Do you know if there is any truth in the storyline?
There’s both a lot of historical as well as emotional truth in the story of Miss Nightingale. In 1942 homosexuality was still illegal and that year 20 men in Wales were charged with ‘gross indecency’. It sparked a savage media witch hunt. The men were sent to prison for up to 12 years; one committed suicide, he was just 19 years old, and two more tried to kill themselves. The media nicknamed gay men ‘the enemy within’ believing that they were weak and more likely to betray their country.
Miss Nightingale first appeared in London as a
small-scale production before going on to have five UK tours – how does it feel to be back in London this time with a much longer run?
Absolutely fantastic. We’ve long wanted to bring the show back to London and had several offers but they never felt quite right. When the opportunity to bring Miss Nightingale to The Vaults in Waterloo came up we jumped at the chance.
As well as producing the show, you also play Clifford – tell us about him.
Clifford is the stage manager at the cabaret club, run by Sir Frank, at which Miss Nightingale is launched to scandalous notoriety. He is the most straightforward and honest character in the show. Like the rest of the cast I am both an actor and a musician – unlike most conventional musicals we don’t have a separate band, so I also play the double bass.

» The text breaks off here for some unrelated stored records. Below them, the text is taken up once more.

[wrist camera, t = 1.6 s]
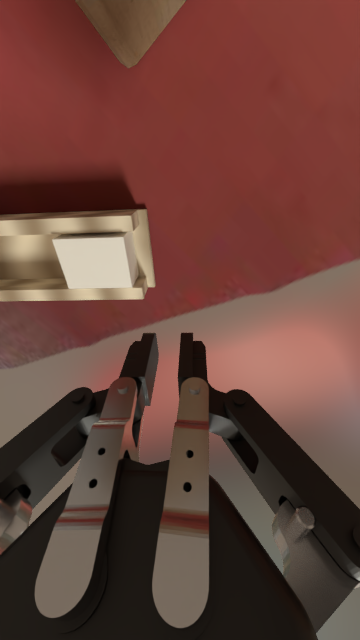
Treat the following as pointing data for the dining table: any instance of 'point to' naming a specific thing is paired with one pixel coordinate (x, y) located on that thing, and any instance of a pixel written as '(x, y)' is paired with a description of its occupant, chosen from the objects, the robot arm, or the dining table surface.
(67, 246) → the off-white block
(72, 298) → the birch chute
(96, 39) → the dining table surface
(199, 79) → the dining table surface
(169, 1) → the wooden block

Miss Nightingale is set in 1942. How is the story relevant to today?
We live in troubled and troubling times with hate crimes on the rise and hate-fuelled politicians gaining popularity. 2017 also sees the 50th anniversary of the partial decriminalisation of male homosexuality in England and Wales. But with homosexuality still illegal in far too many countries, Miss Nightingale is a timely – yet disarmingly entertaining – reminder of the progress we’ve made but the steps we have still to travel.
When we first performed the show six years ago we obviously had no idea how relevant it would seem in 2017. Sadly given recent events both in the UK and overseas the message of the piece seems even more relevant than ever. We don’t know what will happen to LGBT rights after Brexit because much of the protection we have gained against discrimination came from the EU. The far right is on the rise across Europe with a particularly regressive, homophobic platform. Then there’s the frankly terrifying, virulently anti-LGBT agenda of the Trump government in the United States. I hope in even the smallest most entertaining of ways we can help challenge hate and encourage people to stand up against prejudice.